Les sens d’une protestation
Ces caractéristiques, résultant d’un travail d’observation et de déduction, font que ce mouvement de protestation porte de sérieux messages.
Le premier indique que le Maroc n’a pas réussi à trouver une réponse viable à l’effondrement de l’intermédiation, un problème pourtant souligné avec gravité dans un discours officiel mettant en garde les élites politiques et civiles contre leur abandon de leurs missions en la matière.
Le deuxième concerne le timing de ces protestations, similaire à celui du Hirak du Rif, en ce sens que dans les deux cas elles ont éclaté immédiatement après la composition du gouvernement. Le gouvernement Akhannouch, pas plus qu’auparavant celui d’El Otmani, à peine installés, encore à la recherche de leurs marques, n’ont pas su, l’un comme l’autre, répondre à ce défi, laissant l’Autorité, à travers son approche sécuritaire, en confrontation directe avec la rue, avant qu’elle se voit contrainte de rectifier sa démarche.
Le troisième massage touche à la spontanéité de ces protestations. Leur sortie massive dans diverses villes du pays indique que le ferment de la contestation est toujours aussi fort au Maroc. Elle a ainsi démontré que le contrôle de l’acteur «politique» et/ou «civil» structuré n’est pas forcément une assurance contre les troubles sociaux dans une société où désormais de larges pans s’approprient l’acte contestataire sans besoin de meneurs reconnus et sans recours à une quelconque forme institutionnelle d’intermédiation.
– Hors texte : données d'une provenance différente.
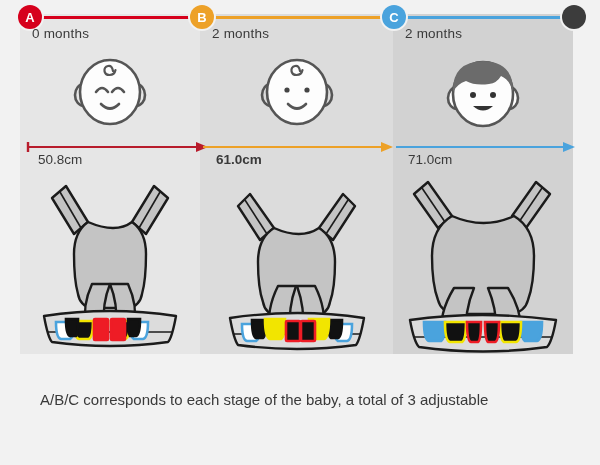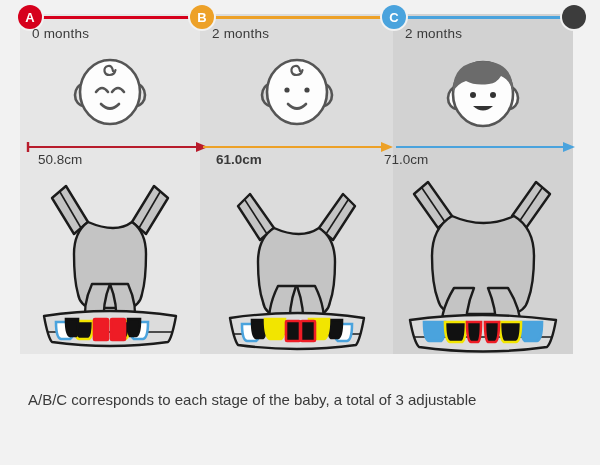--- a/index.html
+++ b/index.html
@@ -52,33 +52,33 @@
   #face-a{left:20px;width:180px;}
   #face-b{left:200px;width:193px;}
   #face-c{left:393px;width:180px;}
   .face-wrap svg{display:block;margin:0 auto;}
 
   
   #measures{position:absolute;left:0;top:136px;width:600px;height:46px;}
   .meas-label{position:absolute;top:16px;font-size:13.5px;color:#3a3a3a;white-space:nowrap;}
   #meas-a{left:38px;}
   #meas-b{left:216px;font-weight:bold;}
-  #meas-c{left:384px;}
+  #meas-c{left:408px;}
 
   
   .carrier-wrap{position:absolute;top:176px;height:180px;}
   #carrier-a{left:20px;width:180px;}
   #carrier-b{left:200px;width:193px;}
   #carrier-c{left:393px;width:180px;}
   .carrier-wrap svg{display:block;margin:0 auto;}
 
   
   #caption{
     position:absolute;left:0;top:383px;width:600px;
-    padding:6px 28px 0 28px;
+    padding:6px 28px 0 40px;
     box-sizing:border-box;
     font-size:15px;line-height:1.5;color:#3a3a3a;
   }
   #caption div{white-space:nowrap;}
 </style>
 </head>
 <body>
 
 <div id="root">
Une présence féminine inquiétante
Il est vrai que ces protestations se présentent comme des «non-mouvements», pour reprendre la définition du sociologue iranien Asef Bayat, devant lesquels l’acteur politique et civil semble dépassé. Il est aussi vrai que l’évaluation des expériences de ces mouvances révèle leur incapacité à produire des élites en mesure de gérer des négociations avec l’Autorité à moyen et long termes. De ce fait, ce type de protestations n’inquiète pas outre mesure le pouvoir dans la mesure où elles ne sont pas porteuses d’alternatives politiques. Mais elles peuvent devenir inquiétantes lorsqu’elles coïncident avec des défis extérieurs qui requièrent un front intérieur solide et une bonne dose de paix sociale.
La forte présence de femmes issues des milieux modestes, est un indicateur autrement plus inquiétant. Cette catégorie constitue un maillon majeur dans l’équilibre de l’opération politique et électorale, une soupape de sécurité pour la paix sociale, et un réservoir inépuisable de légitimation. Toute modification en conséquence dans la fonction de cette catégorie pourrait être très coûteuse, et perturbatrice pour la situation sociale et économique du pays.
Le problème est que le déclin du pouvoir d’achat des citoyens, en particulier ceux issus de couches subalternes, risque de s’aggraver davantage au cours des prochains mois, sachant que la loi de finances est régie par les contraintes liées à la lutte contre les répercussions de la pandémie du Covid-19. A cela s’ajoute le fait que le modèle économique marocain reste toujours tributaire des aléas climatiques, et que la menace d’une éventuelle sécheresse ne fera que compliquer davantage la situation, non pas uniquement en termes de hausses supplémentaires des prix, mais aussi en termes de pénurie d’eau, avec le risque corollaire d’une crise de soif dans certaines régions du pays.
Les enseignements de l’action contestataire que le Maroc vient de vivres et les défis potentiels à court terme, couplés aux défis extérieurs, exigent la prise de mesures sociales immédiates, en vue de désamorcer la tension, la suspension de l’approche sécuritaire tant elle peut être contreproductive, et l’émission d’importants signaux sur le front des droits de l’homme. Car seules des mesures d’apaisement permettraient d’absorber la colère sociale qui gronde.